REQUEST:
Pick out every line in the listing below that contains the word "Aggravated" with the same capitalization, and copy each of those lines in full.

AVAILABLE RECORDS:

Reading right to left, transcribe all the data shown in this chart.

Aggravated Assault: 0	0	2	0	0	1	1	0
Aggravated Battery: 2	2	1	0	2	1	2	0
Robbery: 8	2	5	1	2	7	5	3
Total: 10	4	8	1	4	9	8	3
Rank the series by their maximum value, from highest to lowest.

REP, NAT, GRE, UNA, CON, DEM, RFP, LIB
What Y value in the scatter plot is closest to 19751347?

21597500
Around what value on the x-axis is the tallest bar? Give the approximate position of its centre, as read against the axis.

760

==

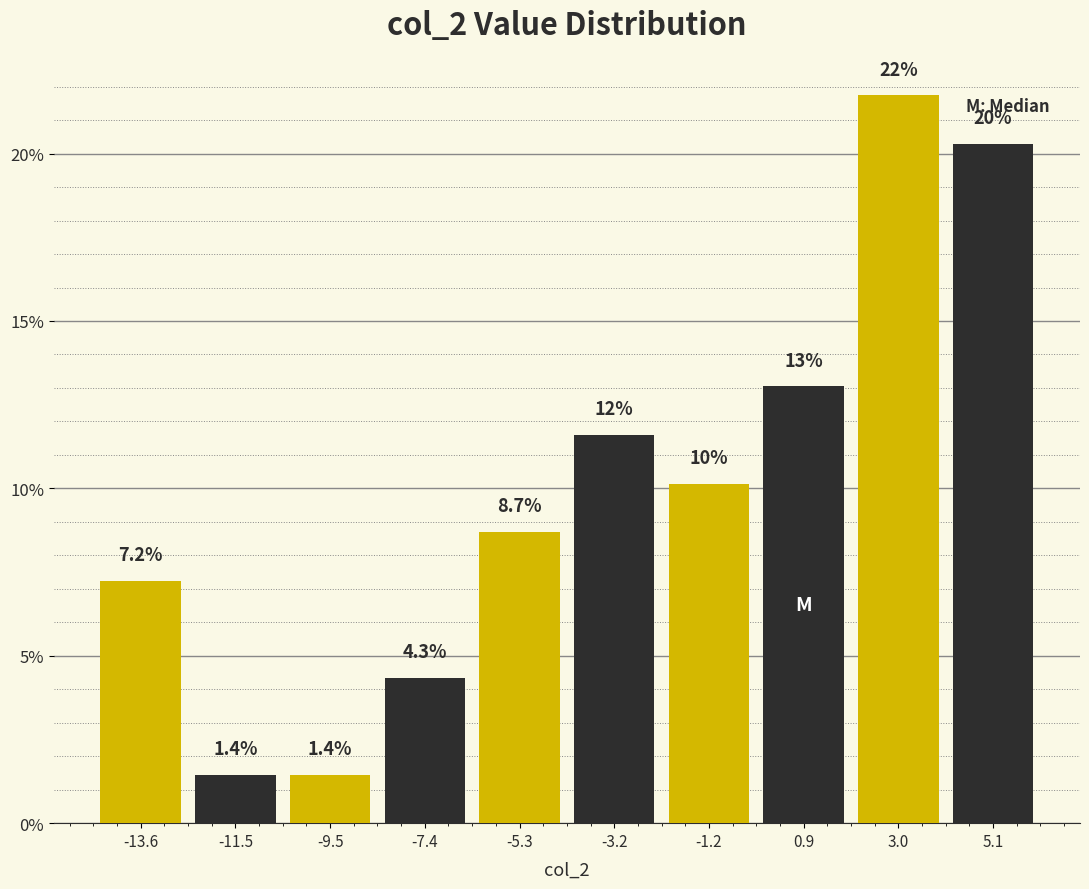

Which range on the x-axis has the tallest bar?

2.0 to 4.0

RESPONSE AREA:
Aggravated Assault: 0	0	2	0	0	1	1	0
Aggravated Battery: 2	2	1	0	2	1	2	0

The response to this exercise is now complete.